_Исходный текст_.
С.Р.Эрнст, знавший хорошо Кузмина, спросил о его судьбе.

«Ну, Кузмин умер собственной смертью, у него было несколько сердечных припадков, его отвезли в госпиталь, там его ко всему еще и простудили. Умер он без свидетелей. Его друг Юркун, к тому времени уже женившийся, был при нем, но в момент смерти не был, куда-то вышел. Смерть его в 1936 году была благословением, иначе он умер бы еще более страшной смертью, чем Юркун, который был расстрелян в 1938 году. Единственный раз, когда меня вызывали в прокуратуру, это было не так давно, для «закрытия дела» Бенедикта Лившица, расстрелянного в 1938 году. Вам, наверное, не очень ясно, что значит «закрыть дело», и для чего я им понадобилась? Дело в том, что им непременно нужен кто-нибудь не из своих, чтобы свидетельствовать о невиновности расстрелянных. Если к своим обращаться, то уж наверняка какое-нибудь новое дело откроется. Вызывали на пятый этаж без лифта. Я им говорю: «Высоко очень, мне трудно». А они отвечают: «Ничего, медленно пойдете...» Так там, в этом деле, было много разных имен, среди них и имя Кузмина».

Эрнст интересовался портретами Ахматовой, старался, вместе с ней, их все перечислить. А Ахматова комментировала:

«Фаворского ужасен, Сорина – прямо конфетная коробка... у меня висит только один – Модильяни».

Эрнст стал вспоминать, кто писал Ахматовой в альбом.

«Да мне многие в альбом писали, а потом я этот альбом в музее увидела. Страшно это неприятно видеть свои вещи в музее, ничего нельзя изменить уже, ни одной запятой... Все мы это так перед грозой отдавали свои альбомы Бонч-Бруевичу, а он их скупал для государственного архива»125.

Ахматова показала нам переводы своих стихов на иностранные языки:

«Вот смотрите, целых три издания на итальянском языке. Как вы думаете, к чему бы это? Мне кажется, это все неспроста». Вероятно, она намекала на возможность получения Нобелевской премии...

_Извлечённые данные_.

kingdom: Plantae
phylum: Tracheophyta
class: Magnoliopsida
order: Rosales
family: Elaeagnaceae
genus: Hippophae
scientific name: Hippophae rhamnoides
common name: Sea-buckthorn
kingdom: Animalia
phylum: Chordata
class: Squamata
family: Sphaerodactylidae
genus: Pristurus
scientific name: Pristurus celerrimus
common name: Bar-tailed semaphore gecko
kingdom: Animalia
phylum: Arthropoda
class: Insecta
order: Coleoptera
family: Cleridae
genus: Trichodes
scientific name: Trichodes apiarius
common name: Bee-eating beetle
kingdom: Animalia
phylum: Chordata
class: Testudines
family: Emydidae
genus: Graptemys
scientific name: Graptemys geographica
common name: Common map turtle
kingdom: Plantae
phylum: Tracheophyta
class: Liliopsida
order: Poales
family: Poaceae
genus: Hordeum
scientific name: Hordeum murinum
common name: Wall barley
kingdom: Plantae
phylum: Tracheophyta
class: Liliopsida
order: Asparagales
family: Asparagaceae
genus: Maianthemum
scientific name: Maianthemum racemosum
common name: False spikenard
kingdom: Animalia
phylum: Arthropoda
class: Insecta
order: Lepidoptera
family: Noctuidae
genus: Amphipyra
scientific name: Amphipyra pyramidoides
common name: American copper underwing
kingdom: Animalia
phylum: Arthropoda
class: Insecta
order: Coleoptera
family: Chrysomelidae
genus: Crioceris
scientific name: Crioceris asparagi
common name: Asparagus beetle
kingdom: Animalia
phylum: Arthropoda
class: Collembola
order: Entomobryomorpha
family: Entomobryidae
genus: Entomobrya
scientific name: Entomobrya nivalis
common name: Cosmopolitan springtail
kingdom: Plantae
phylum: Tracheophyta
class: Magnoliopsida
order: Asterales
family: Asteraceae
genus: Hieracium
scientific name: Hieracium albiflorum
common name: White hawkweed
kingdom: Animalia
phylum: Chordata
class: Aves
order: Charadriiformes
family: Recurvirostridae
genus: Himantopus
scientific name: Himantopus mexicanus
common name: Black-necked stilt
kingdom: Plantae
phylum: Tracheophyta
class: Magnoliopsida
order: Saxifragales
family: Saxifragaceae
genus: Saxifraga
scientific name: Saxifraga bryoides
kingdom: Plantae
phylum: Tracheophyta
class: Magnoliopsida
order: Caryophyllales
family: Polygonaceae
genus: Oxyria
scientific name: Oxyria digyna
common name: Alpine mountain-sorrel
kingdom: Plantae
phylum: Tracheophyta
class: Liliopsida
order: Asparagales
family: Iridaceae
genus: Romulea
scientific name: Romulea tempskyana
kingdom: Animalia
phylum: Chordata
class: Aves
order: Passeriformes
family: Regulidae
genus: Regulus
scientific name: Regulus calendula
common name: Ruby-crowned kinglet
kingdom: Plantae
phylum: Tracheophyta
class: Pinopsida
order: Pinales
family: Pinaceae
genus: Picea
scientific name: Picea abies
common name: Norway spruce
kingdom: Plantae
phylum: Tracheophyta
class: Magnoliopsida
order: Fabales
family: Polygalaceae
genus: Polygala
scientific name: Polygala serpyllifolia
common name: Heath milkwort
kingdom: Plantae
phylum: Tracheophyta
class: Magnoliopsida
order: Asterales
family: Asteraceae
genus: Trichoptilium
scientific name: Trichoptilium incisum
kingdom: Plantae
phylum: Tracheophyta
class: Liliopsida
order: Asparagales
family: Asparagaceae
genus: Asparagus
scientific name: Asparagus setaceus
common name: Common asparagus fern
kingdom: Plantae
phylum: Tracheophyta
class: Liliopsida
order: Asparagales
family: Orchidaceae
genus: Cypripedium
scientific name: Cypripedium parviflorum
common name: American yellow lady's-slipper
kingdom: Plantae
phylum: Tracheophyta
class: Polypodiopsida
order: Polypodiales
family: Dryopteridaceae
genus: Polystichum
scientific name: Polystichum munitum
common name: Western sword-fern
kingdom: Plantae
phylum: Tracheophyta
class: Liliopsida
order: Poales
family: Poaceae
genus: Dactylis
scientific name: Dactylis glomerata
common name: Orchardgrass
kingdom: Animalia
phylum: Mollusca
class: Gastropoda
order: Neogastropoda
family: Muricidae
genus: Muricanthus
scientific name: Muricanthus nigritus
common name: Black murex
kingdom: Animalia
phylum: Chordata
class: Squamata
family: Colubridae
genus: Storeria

_Задания к упражнению_.
[1] Перепишите из текста о беседе с Ахматовой фрагмент, начиная со слов «Ахматова показала нам» и заканчивая словами «получения Нобелевской премии...» включительно.
[2] Продолжите текст о беседе с Ахматовой, начав сразу после его последнего предложения.
Записи здесь никакой роли не играют.

_Набор ответов_.
[1]
Ахматова показала нам переводы своих стихов на иностранные языки:

«Вот смотрите, целых три издания на итальянском языке. Как вы думаете, к чему бы это? Мне кажется, это все неспроста». Вероятно, она намекала на возможность получения Нобелевской премии...

[2]
Несколько раз Анна Андреевна вспоминала оксфордское торжество:

«А Вознесенский, который в то время был в Англии, даже не удосужился приехать. Зато Райкин был. Как? вы не знаете, кто такой Аркадий Райкин? Самый знаменитый человек в России... Он потом пришел меня поздравить, – и, показав большим и указательным пальцем размер яйца, добавила: – Вот какие слезы у него были на глазах!»

Я обмолвился, что у меня в кармане был билет в Англию, но что в последнюю минуту поехать я не смог.

«Что вы!»

«Знаете, у нас это все легко, рукой подать».

«Да, – ответила Анна Андреевна задумчиво-грустно, – у вас все рукой подать. А у нас отняли пространство, время, все отняли, ничего не осталось...» Но на следующий день: «У нас молодежь хорошая, читающая, и критики будут, все будет».

Потом, как-то неожиданно Анна Андреевна сама предложила нам почитать стихи. С.Р.Эрнст сказал: «Прочтите нам что-нибудь из «Четок»». Но Ахматова поморщилась и ответила:

«Зачем? Это вы сами можете прочесть. Лучше я вам прочту то, чего вы не знаете. Какая у вас память?»

Несколько растерявшись, я ответил: «Посредственная».

«Ну, тогда можно. А то у нас в России у всех память баснословная. Вот я как-то прочла кому-то одну песенку, а на следующий день ее вся Москва уже распевала».

И Анна Андреевна начала читать... Описать словами волшебство ее чтения невозможно. Добродушно-насмешливая улыбка, не покидавшая ее во время разговора, исчезла. Лицо сделалось еще сосредоточеннее, еще серьезнее. Стихи как бы росли изнутри, рождались заново. Сначала Анна Андреевна прочла нам до сих пор неизданное маленькое стихотворение «Немного географии», посвященное местам ссылки сына и, если не ошибаюсь, Мандельштама:

«Только не запоминайте!» Прочтя, пояснила: «А вы заметили, как оно построено, – целиком на одной фразе».

На следующий день я спросил, нельзя ли записать на ленту. Анна Андреевна отказалась наотрез:

«Вам будет немного географии, а мне премного неприятностей». Перед тем как прочесть стихотворение «Мелхола», она спросила, знаем ли мы эту любовную историю из «Книги Царств». Мы должны были признаться, что не имеем о ней никакого понятия. И Анна Андреевна нам подробно передала библейский рассказ. Прочтя стихи, спросила: «Она похожа на двух моих других библейских жен?» Я ответил, что первые две, Лотова жена и Рахиль, похожи, а что эта третья несколько иная. Анна Андреевна не возразила: «Может быть».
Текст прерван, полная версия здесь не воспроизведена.